First day at the Recurse Center
Meeting everyone
Introductions via Zoom and Zulip have been overwhelming but I really enjoyed learning about what everyone's working on, and the vibes have been 100% positive.
I was pleasantly surprised that a number of people seemed excited about the idea of a social synth app, which feels really nice! (I will be reaching out to all of you for collaboration and testing purposes; consider this your conscription 😂)
The rest is still unwritten
Today I attended the first half of Creative Coding (run by Jen, thanks Jen!). In the spirit of the new year, today's prompt was "the rest is still unwritten." Jen, Dan, and I had a brainstorming session to design a rest tracker terminal app as a complement (antidote?) to productivity trackers.
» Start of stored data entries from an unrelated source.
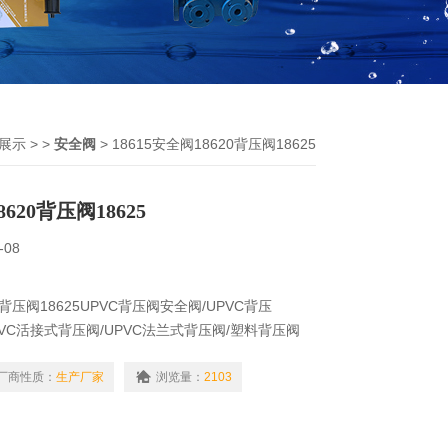
展示
> >
安全阀
> 18615安全阀18620背压阀18625
8620背压阀18625
-08
20背压阀18625UPVC背压阀安全阀/UPVC背压
UPVC活接式背压阀/UPVC法兰式背压阀/塑料背压阀
8625、18632、18640、18650、18665塑料安全阀
压排放管路上，防止虹吸现象的发生，消除由于投加
厂商性质：
生产厂家
浏览量：
2103
投加量变化。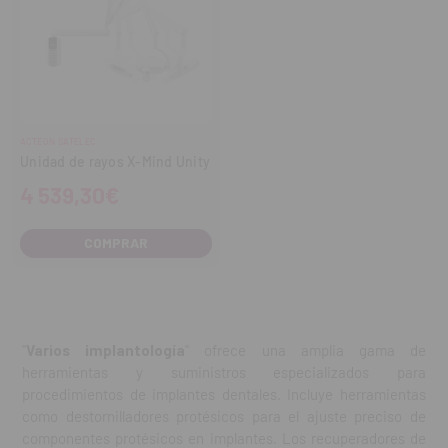
ACTEON SATELEC
Unidad de rayos X-Mind Unity
4 539,30€
COMPRAR
"
Varios implantología
" ofrece una amplia gama de
herramientas y suministros especializados para
procedimientos de implantes dentales. Incluye herramientas
como destornilladores protésicos para el ajuste preciso de
componentes protésicos en implantes. Los recuperadores de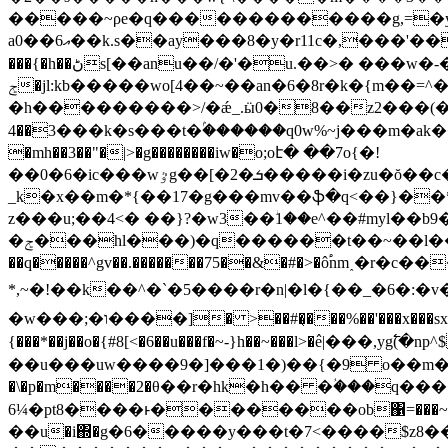
�����~ρe�q�������������g,=�y�l�
a0��6އ��k.s��ay���8�y�r11c�,���'���0�v�.�1i��kߋ徽����s�l��׌c8wvw�{�15������i�df ���|̬�zo���be�z� ����-
���{�h��ڻs[��anu��/�'�u.��>� ���w�-����ؗ>�y�lf�;�p�.��r��������
ݮ�jl:kb�����wo[4��~��an�6�8r�k�{m��=^�k����ͺ�m| ���9�gn[�-�\��������z����θ�ntgn���>-�?-{u����}$e�1�|
�h���������>/�ǽ_.ӹ0�8��z2���(�5c�
3��4���k�s���t�ۢ������q0w%~j���m�ak��\f��ƅ�ge�/ �~�i�<��l��r�j[�v�bڏ`-��e�c9&��k�o|.w�e�$o�_цv
�mh��3��"�|>�g��������iw�o;oէ� ��7o{�!
��0�6�ic���wٷg��[�2�ܭ�����i�zu�ŏ��c�j������l�z�\�r9ϡ5�äm9�l���p���&�����5>�=��]{�'�����2���e>ow��
_k�x��m�*{��17�g���mv��ֆ�q<��}��*̿���
z���u;��4<� ��}?�w3��ؗ1��e^��#myl��b
�ݮ���hl���)�q������t��~��l���e�]9v�[ځxk��d��z�����l����k��ws�ː;,�ok;�mb}
��q�����^gv��.�������75��&�#�>�ô֠nm˰�
*,~�!��k��^�`�5����r�n|�l�{��_�6�:�v�}5�0~��}�c�]q��z8
�w���;�ו����]� >��#�̖���%��'���x���sx��7� �l�}~��d�a{#�j�k}_�e4o�0�5 c��\��������u}�.���~m6f��x￡a����fw�2����c���~ "
{���*��j��o�{#8[<�6��u���f�~-}h��~���l>�߮e|���,yg߱(�np
��u���uw����9�]���1�)��{�9 o��m��5���i�5
�\�p�m����2�θ��r�hk�h�� �ؙ���q���׷%�wh�'[��8c����g�;%��/��_�r^�z��l�6�o�/�c;ڞx���fe|f������㺇
6¼�pt8����ͱ��������ob΁=���~��
��u�i΍�g�6�����y���t�7<����$z8��v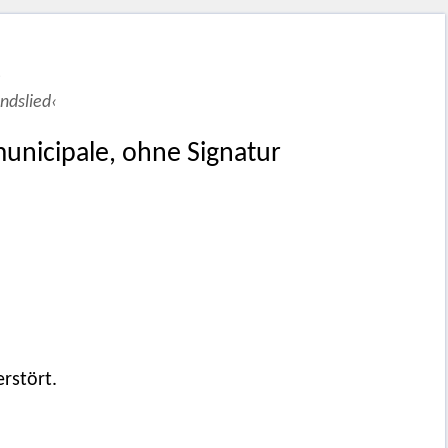
e
ndslied‹
unicipale, ohne Signatur
rstört.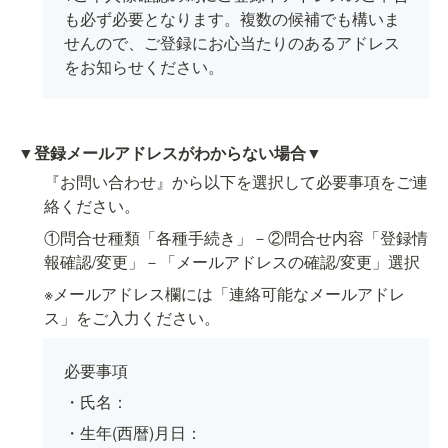
も必ず必要となります。複数の候補でも構いま
せんので、ご登録にお心当たりのあるアドレス
をお知らせください。
▼
登録メールアドレスがわからない場合▼
『お問い合わせ』から以下を選択して必要事項をご連
絡ください。
①問合せ種類「各種手続き」－②問合せ内容「登録情
報確認/変更」－「メールアドレスの確認/変更」選択
※メールアドレス欄には「連絡可能なメールアドレ
ス」をご入力ください。
必要事項
・氏名：
・生年(西暦)月日：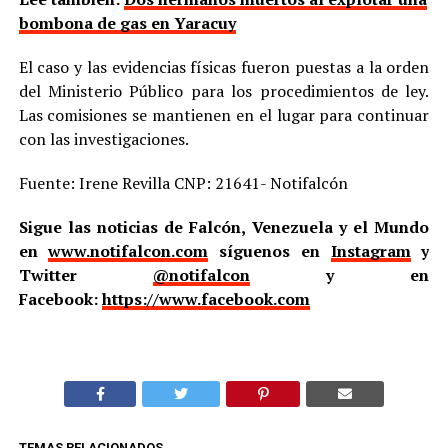
bombona de gas en Yaracuy
El caso y las evidencias físicas fueron puestas a la orden
del Ministerio Público para los procedimientos de ley.
Las comisiones se mantienen en el lugar para continuar
con las investigaciones.
Fuente: Irene Revilla CNP: 21641- Notifalcón
Sigue las noticias de Falcón, Venezuela y el Mundo
en
www.notifalcon.com
síguenos en
Instagram
y
Twitter
@notifalcon
y en
Facebook:
https://www.facebook.com
TEMAS RELACIONADOS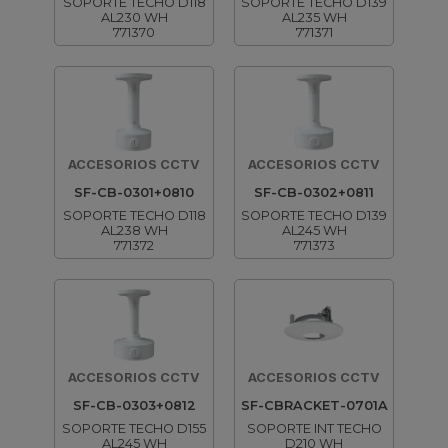
SOPORTE TECHO D118
SOPORTE TECHO D139
AL230 WH
AL235 WH
771370
771371
ACCESORIOS CCTV
ACCESORIOS CCTV
SF-CB-0301+0810
SF-CB-0302+0811
SOPORTE TECHO D118
SOPORTE TECHO D139
AL238 WH
AL245 WH
771372
771373
ACCESORIOS CCTV
ACCESORIOS CCTV
SF-CB-0303+0812
SF-CBRACKET-0701A
SOPORTE TECHO D155
SOPORTE INT TECHO
AL245 WH
D210 WH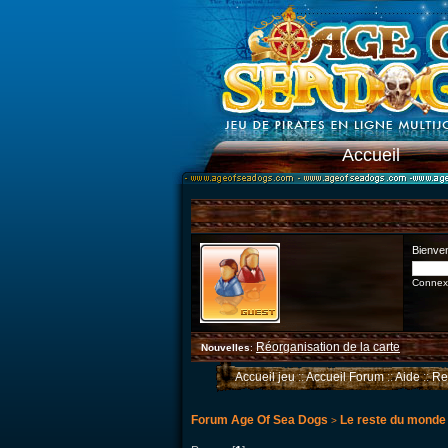
Accueil
Bienve
Connexi
Réorganisation de la carte
Nouvelles
:
Accueil jeu
::
Accueil Forum
::
Aide
::
Re
Forum Age Of Sea Dogs
Le reste du monde
>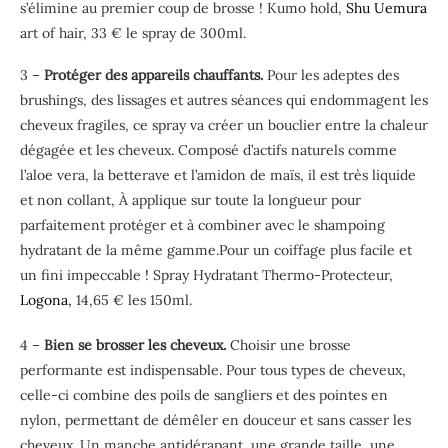
s’élimine au premier coup de brosse ! Kumo hold,
Shu Uemura
art of hair, 33 € le spray de 300ml.
3 –
Protéger des appareils chauffants.
Pour les adeptes des
brushings, des lissages et autres séances qui endommagent les
cheveux fragiles, ce spray va créer un bouclier entre la chaleur
dégagée et les cheveux. Composé d’actifs naturels comme
l’aloe vera, la betterave et l’amidon de maïs, il est très liquide
et non collant, À applique sur toute la longueur pour
parfaitement protéger et à combiner avec le shampoing
hydratant de la même gamme.Pour un coiffage plus facile et
un fini impeccable ! Spray Hydratant Thermo-Protecteur,
Logona,
14,65 € les 150ml.
4 –
Bien se brosser les cheveux.
Choisir une brosse
performante est indispensable. Pour tous types de cheveux,
celle-ci combine des poils de sangliers et des pointes en
nylon, permettant de démêler en douceur et sans casser les
cheveux. Un manche antidérapant, une grande taille, une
Dan and I had to hop out for one of our core introductory meetings, so it was up to Jen to build the thing, which turned out very cool and which you can find here.
Things I learned about in the process:
- OpenAI integration
- Examples of really good ChatGPT prompts
- Reading/writing to a json file with Python
- Got a small taste of the quasi-natural-language weirdness of AppleScript
Feeling slow 🐢
I'm feeling sort of self-conscious about how long it takes me to build things. I think the main culprits are 1. self-doubt/perfectionism and 2. being easily distracted. (Zulip! Blogs! Other people's projects! Should I use a library for this? Oh I gotta install this dependency first. Should I scrap everything and start over? etc.)
Fortunately, the collective momentum of pair programming—though somewhat intimidating—is really good for enforcing focus and removing time for self-doubt. Which gives me hope!
Here are some things I'm going to do to keep my momentum going:
- Set timers/use pomodoros
- Set a small doable goal for the hour (or whatever interval)
- During rest intervals, quickly jot down what I accomplished in the previous work block
- Keep project scopes narrow
- Do more pairing
- Make it fun! Don't worry so much!
Otherwise, I'm just trying to remind myself that speed isn't everything.